**TASK BRIEF**
A faithful copy of every record is needed here. Images must not appear in it.

**Collected data entries**
★ ★ ★ ★ ★

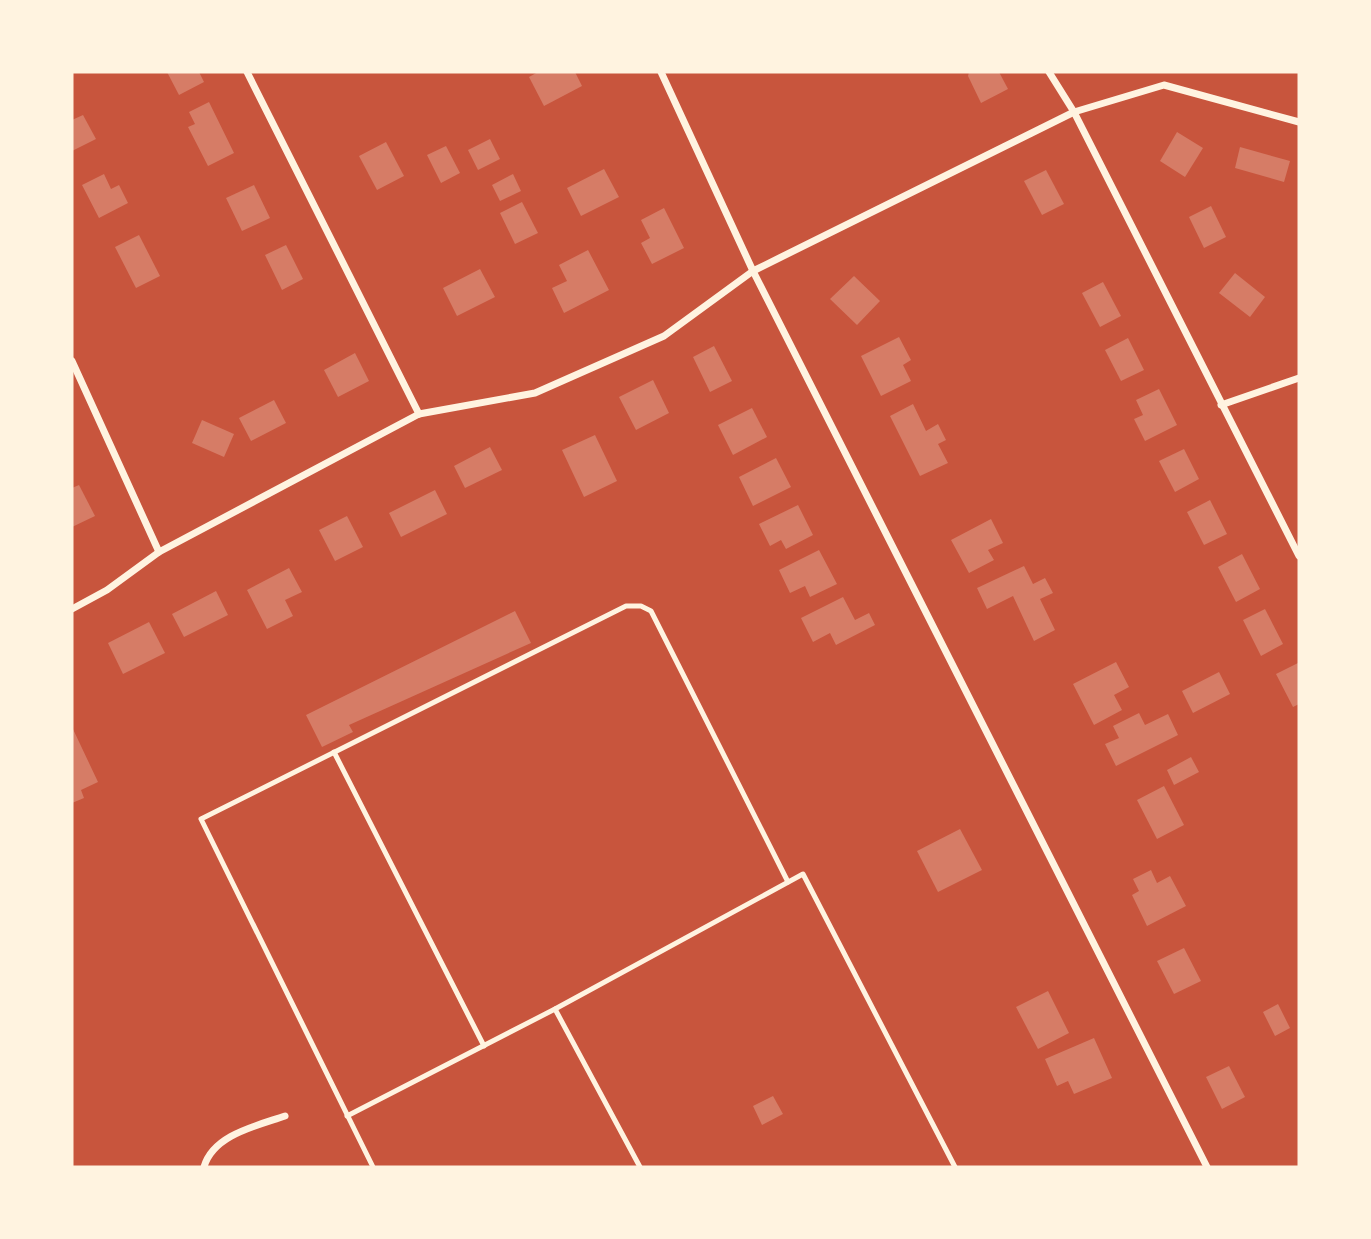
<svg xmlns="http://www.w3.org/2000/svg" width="1371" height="1239" viewBox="0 0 1371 1239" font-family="'Alegreya Sans',sans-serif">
<rect width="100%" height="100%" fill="#c8553d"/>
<g fill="#d67c66">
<path d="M167 72H199L204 82 179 95Z"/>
<path d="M538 72H575L582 86 544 106 529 77Z"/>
<path d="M969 72H999L1008 89 981 103 968 76Z"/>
<path d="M209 102 234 153 208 166 188 127 195 124 189 112Z"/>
<path d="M83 115 96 139 72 151V120Z"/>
<path d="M1177 132 1203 148 1185 177 1160 161Z"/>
<path d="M490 139 500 159 478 170 468 150Z"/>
<path d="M386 142 404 176 377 190 359 156Z"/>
<path d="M446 146 460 173 441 183 427 155Z"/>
<path d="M1240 147 1290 161 1284 182 1235 168Z"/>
<path d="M604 169 619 197 581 216 567 188Z"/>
<path d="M1046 170 1064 204 1042 215 1024 181Z"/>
<path d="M104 174 111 189 119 185 128 203 99 218 82 185Z"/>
<path d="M513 174 521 191 500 201 492 185Z"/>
<path d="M254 185 270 218 242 231 226 198Z"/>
<path d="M522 202 538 233 515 244 500 213Z"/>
<path d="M1211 206 1226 237 1204 248 1189 217Z"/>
<path d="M664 208 684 248 652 264 641 243 650 238 641 220Z"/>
<path d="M139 235 160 276 136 288 115 247Z"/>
<path d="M286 245 303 279 282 290 265 255Z"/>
<path d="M588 250 609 290 564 313 552 288 567 281 559 265Z"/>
<path d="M480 269 495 297 457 316 443 288Z"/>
<path d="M1235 273 1265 297 1250 317 1219 293Z"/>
<path d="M854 276 880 301 857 325 830 299Z"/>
<path d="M1103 282 1121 316 1100 327 1082 293Z"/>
<path d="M899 337 911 360 903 365 911 381 881 396 861 356Z"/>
<path d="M1128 338 1144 370 1121 381 1105 350Z"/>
<path d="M714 346 732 381 710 392 693 357Z"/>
<path d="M355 353 369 381 338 397 324 370Z"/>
<path d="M653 380 669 413 636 430 619 397Z"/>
<path d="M1159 389 1177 425 1145 441 1134 419 1143 415 1136 400Z"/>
<path d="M274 400 286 423 251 441 239 418Z"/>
<path d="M913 404 926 431 938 424 946 440 938 444 948 463 920 476 890 416Z"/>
<path d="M752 408 767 437 733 455 718 425Z"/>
<path d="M202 420 234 434 224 457 192 443Z"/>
<path d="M595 435 617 481 584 497 562 450Z"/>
<path d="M490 447 502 470 465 488 454 466Z"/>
<path d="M1184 449 1199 479 1175 492 1159 461Z"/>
<path d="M776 458 791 487 753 506 739 477Z"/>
<path d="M79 485 95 516 72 527V488Z"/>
<path d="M435 490 447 514 401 537 389 513Z"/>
<path d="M1210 500 1227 534 1204 545 1187 512Z"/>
<path d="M798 505 813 535 786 549 781 540 770 546 759 524Z"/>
<path d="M347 516 363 547 335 561 319 530Z"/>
<path d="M991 519 1003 543 988 550 994 560 969 573 951 540Z"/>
<path d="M819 550 837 584 810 597 805 586 790 593 779 570Z"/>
<path d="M1242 554 1260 589 1236 602 1218 567Z"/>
<path d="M1024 566 1033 584 1045 578 1053 593 1040 599 1055 630 1034 641 1013 596 987 609 977 588Z"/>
<path d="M289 568 302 592 285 600 293 616 267 629 247 590Z"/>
<path d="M216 591 228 615 184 637 172 614Z"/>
<path d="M843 597 855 620 869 613 875 625 836 645 830 633 813 642 801 618Z"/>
<path d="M1265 609 1283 644 1261 656 1243 620Z"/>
<path d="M515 611 531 643 349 725 353 732 322 747 306 715Z"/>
<path d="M149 622 165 653 123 674 108 643Z"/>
<path d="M1116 662 1129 687 1114 695 1122 710 1094 725 1073 684Z"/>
<path d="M1298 663 1299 704 1293 707 1276 674Z"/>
<path d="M1219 672 1230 694 1193 713 1182 691Z"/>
<path d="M1139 713 1145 725 1168 714 1178 735 1116 766 1105 744 1119 738 1113 726Z"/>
<path d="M72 727 98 782 81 790 84 798 72 803Z"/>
<path d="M1191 757 1199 772 1174 785 1167 770Z"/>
<path d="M1164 786 1184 825 1157 839 1137 800Z"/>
<path d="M960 829 982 870 938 892 917 851Z"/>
<path d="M1151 870 1157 883 1170 876 1186 906 1147 926 1132 895 1139 891 1133 879Z"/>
<path d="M1184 948 1201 981 1174 994 1157 961Z"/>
<path d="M1048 991 1069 1033 1038 1049 1016 1007Z"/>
<path d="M1278 1004 1290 1028 1275 1036 1263 1012Z"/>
<path d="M1094 1038 1112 1078 1074 1094 1068 1081 1057 1086 1045 1059Z"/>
<path d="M1229 1066 1245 1097 1222 1109 1206 1077Z"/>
<path d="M773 1096 783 1114 762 1125 753 1106Z"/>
</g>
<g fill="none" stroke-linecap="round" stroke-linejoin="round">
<g stroke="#fff3e0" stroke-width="5">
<path d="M334 752 484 1046"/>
<path d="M555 1009 640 1167"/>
<path d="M347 1116 555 1009 803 874 955 1167"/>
<path d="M373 1167 201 819 626 606H641L651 611 788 882"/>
</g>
<g stroke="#fff3e0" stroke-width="7">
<path d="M247 72 419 414"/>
<path d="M661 72 753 271 1207 1167"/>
<path d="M1049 72 1074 112 1299 556"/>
<path d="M72 361 159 552"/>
<path d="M1221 405 1299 378"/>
<path d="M72 609 107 590 159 552 419 414 535 393 664 336 753 271 1074 112 1164 85 1299 122"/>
<path d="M204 1167C213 1135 256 1126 285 1116"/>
</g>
</g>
<rect width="1371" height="1239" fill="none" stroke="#fff3e0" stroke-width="147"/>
</svg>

★ ★ ★ ★ ★

**RESPONSE**
<svg xmlns="http://www.w3.org/2000/svg" width="1371" height="1239" viewBox="0 0 1371 1239" font-family="'Alegreya Sans',sans-serif">
<rect width="100%" height="100%" fill="#c8553d"/>
<g fill="#d67c66">
<path d="M167 72H199L204 82 179 95Z"/>
<path d="M538 72H575L582 86 544 106 529 77Z"/>
<path d="M969 72H999L1008 89 981 103 968 76Z"/>
<path d="M209 102 234 153 208 166 188 127 195 124 189 112Z"/>
<path d="M83 115 96 139 72 151V120Z"/>
<path d="M1177 132 1203 148 1185 177 1160 161Z"/>
<path d="M490 139 500 159 478 170 468 150Z"/>
<path d="M386 142 404 176 377 190 359 156Z"/>
<path d="M446 146 460 173 441 183 427 155Z"/>
<path d="M1240 147 1290 161 1284 182 1235 168Z"/>
<path d="M604 169 619 197 581 216 567 188Z"/>
<path d="M1046 170 1064 204 1042 215 1024 181Z"/>
<path d="M104 174 111 189 119 185 128 203 99 218 82 185Z"/>
<path d="M513 174 521 191 500 201 492 185Z"/>
<path d="M254 185 270 218 242 231 226 198Z"/>
<path d="M522 202 538 233 515 244 500 213Z"/>
<path d="M1211 206 1226 237 1204 248 1189 217Z"/>
<path d="M664 208 684 248 652 264 641 243 650 238 641 220Z"/>
<path d="M139 235 160 276 136 288 115 247Z"/>
<path d="M286 245 303 279 282 290 265 255Z"/>
<path d="M588 250 609 290 564 313 552 288 567 281 559 265Z"/>
<path d="M480 269 495 297 457 316 443 288Z"/>
<path d="M1235 273 1265 297 1250 317 1219 293Z"/>
<path d="M854 276 880 301 857 325 830 299Z"/>
<path d="M1103 282 1121 316 1100 327 1082 293Z"/>
<path d="M899 337 911 360 903 365 911 381 881 396 861 356Z"/>
<path d="M1128 338 1144 370 1121 381 1105 350Z"/>
<path d="M714 346 732 381 710 392 693 357Z"/>
<path d="M355 353 369 381 338 397 324 370Z"/>
<path d="M653 380 669 413 636 430 619 397Z"/>
<path d="M1159 389 1177 425 1145 441 1134 419 1143 415 1136 400Z"/>
<path d="M274 400 286 423 251 441 239 418Z"/>
<path d="M913 404 926 431 938 424 946 440 938 444 948 463 920 476 890 416Z"/>
<path d="M752 408 767 437 733 455 718 425Z"/>
<path d="M202 420 234 434 224 457 192 443Z"/>
<path d="M595 435 617 481 584 497 562 450Z"/>
<path d="M490 447 502 470 465 488 454 466Z"/>
<path d="M1184 449 1199 479 1175 492 1159 461Z"/>
<path d="M776 458 791 487 753 506 739 477Z"/>
<path d="M79 485 95 516 72 527V488Z"/>
<path d="M435 490 447 514 401 537 389 513Z"/>
<path d="M1210 500 1227 534 1204 545 1187 512Z"/>
<path d="M798 505 813 535 786 549 781 540 770 546 759 524Z"/>
<path d="M347 516 363 547 335 561 319 530Z"/>
<path d="M991 519 1003 543 988 550 994 560 969 573 951 540Z"/>
<path d="M819 550 837 584 810 597 805 586 790 593 779 570Z"/>
<path d="M1242 554 1260 589 1236 602 1218 567Z"/>
<path d="M1024 566 1033 584 1045 578 1053 593 1040 599 1055 630 1034 641 1013 596 987 609 977 588Z"/>
<path d="M289 568 302 592 285 600 293 616 267 629 247 590Z"/>
<path d="M216 591 228 615 184 637 172 614Z"/>
<path d="M843 597 855 620 869 613 875 625 836 645 830 633 813 642 801 618Z"/>
<path d="M1265 609 1283 644 1261 656 1243 620Z"/>
<path d="M515 611 531 643 349 725 353 732 322 747 306 715Z"/>
<path d="M149 622 165 653 123 674 108 643Z"/>
<path d="M1116 662 1129 687 1114 695 1122 710 1094 725 1073 684Z"/>
<path d="M1298 663 1299 704 1293 707 1276 674Z"/>
<path d="M1219 672 1230 694 1193 713 1182 691Z"/>
<path d="M1139 713 1145 725 1168 714 1178 735 1116 766 1105 744 1119 738 1113 726Z"/>
<path d="M72 727 98 782 81 790 84 798 72 803Z"/>
<path d="M1191 757 1199 772 1174 785 1167 770Z"/>
<path d="M1164 786 1184 825 1157 839 1137 800Z"/>
<path d="M960 829 982 870 938 892 917 851Z"/>
<path d="M1151 870 1157 883 1170 876 1186 906 1147 926 1132 895 1139 891 1133 879Z"/>
<path d="M1184 948 1201 981 1174 994 1157 961Z"/>
<path d="M1048 991 1069 1033 1038 1049 1016 1007Z"/>
<path d="M1278 1004 1290 1028 1275 1036 1263 1012Z"/>
<path d="M1094 1038 1112 1078 1074 1094 1068 1081 1057 1086 1045 1059Z"/>
<path d="M1229 1066 1245 1097 1222 1109 1206 1077Z"/>
<path d="M773 1096 783 1114 762 1125 753 1106Z"/>
</g>
<g fill="none" stroke-linecap="round" stroke-linejoin="round">
<g stroke="#fff3e0" stroke-width="5">
<path d="M334 752 484 1046"/>
<path d="M555 1009 640 1167"/>
<path d="M347 1116 555 1009 803 874 955 1167"/>
<path d="M373 1167 201 819 626 606H641L651 611 788 882"/>
</g>
<g stroke="#fff3e0" stroke-width="7">
<path d="M247 72 419 414"/>
<path d="M661 72 753 271 1207 1167"/>
<path d="M1049 72 1074 112 1299 556"/>
<path d="M72 361 159 552"/>
<path d="M1221 405 1299 378"/>
<path d="M72 609 107 590 159 552 419 414 535 393 664 336 753 271 1074 112 1164 85 1299 122"/>
<path d="M204 1167C213 1135 256 1126 285 1116"/>
</g>
</g>
<rect width="1371" height="1239" fill="none" stroke="#fff3e0" stroke-width="147"/>
</svg>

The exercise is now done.